* **Source records**
★ ★ ★ ★ ★

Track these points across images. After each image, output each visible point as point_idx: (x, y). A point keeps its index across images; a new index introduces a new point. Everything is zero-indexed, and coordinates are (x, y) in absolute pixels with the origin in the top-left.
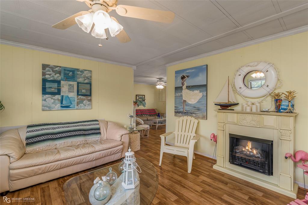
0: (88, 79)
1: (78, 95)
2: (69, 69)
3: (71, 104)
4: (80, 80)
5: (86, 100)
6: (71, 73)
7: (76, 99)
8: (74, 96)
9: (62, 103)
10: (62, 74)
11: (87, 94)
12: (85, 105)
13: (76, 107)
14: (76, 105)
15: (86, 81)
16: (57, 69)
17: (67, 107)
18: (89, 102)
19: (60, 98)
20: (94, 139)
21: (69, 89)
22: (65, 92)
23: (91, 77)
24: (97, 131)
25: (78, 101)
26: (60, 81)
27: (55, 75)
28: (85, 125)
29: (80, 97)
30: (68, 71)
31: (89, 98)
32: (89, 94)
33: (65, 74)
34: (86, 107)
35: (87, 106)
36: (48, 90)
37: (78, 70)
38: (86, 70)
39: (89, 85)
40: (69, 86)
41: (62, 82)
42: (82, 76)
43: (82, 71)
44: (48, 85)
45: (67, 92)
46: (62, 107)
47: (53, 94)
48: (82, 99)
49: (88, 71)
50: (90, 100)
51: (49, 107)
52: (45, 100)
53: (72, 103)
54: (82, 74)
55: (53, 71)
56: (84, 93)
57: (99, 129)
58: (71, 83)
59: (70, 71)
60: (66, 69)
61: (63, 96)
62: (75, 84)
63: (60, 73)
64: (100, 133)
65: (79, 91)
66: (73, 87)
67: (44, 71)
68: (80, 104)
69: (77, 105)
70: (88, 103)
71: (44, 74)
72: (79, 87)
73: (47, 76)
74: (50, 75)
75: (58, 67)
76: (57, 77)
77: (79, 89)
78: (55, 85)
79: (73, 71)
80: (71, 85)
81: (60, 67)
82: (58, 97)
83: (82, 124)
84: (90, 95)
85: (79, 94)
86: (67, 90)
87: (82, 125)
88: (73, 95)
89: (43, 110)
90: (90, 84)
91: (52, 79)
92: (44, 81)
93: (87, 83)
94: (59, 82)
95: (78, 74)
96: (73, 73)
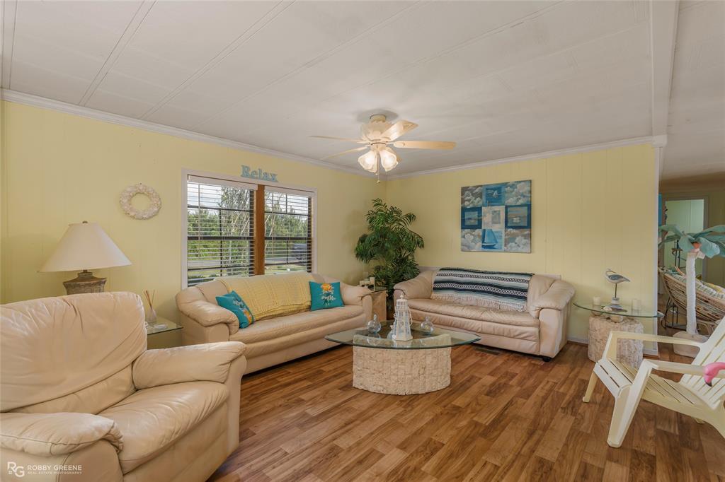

★ ★ ★ ★ ★

* **ASSIGNMENT**
Retype the records word for word, from their first line through the line with "10: (62, 74)", including both of those lines. Omit the pictures.

* **FINISHED TASK**
Track these points across images. After each image, output each visible point as point_idx: (x, y). A point keeps its index across images; a new index introduces a new point. Everything is zero-indexed, and coordinates are (x, y) in absolute pixels with the origin in the top-left.
0: (88, 79)
1: (78, 95)
2: (69, 69)
3: (71, 104)
4: (80, 80)
5: (86, 100)
6: (71, 73)
7: (76, 99)
8: (74, 96)
9: (62, 103)
10: (62, 74)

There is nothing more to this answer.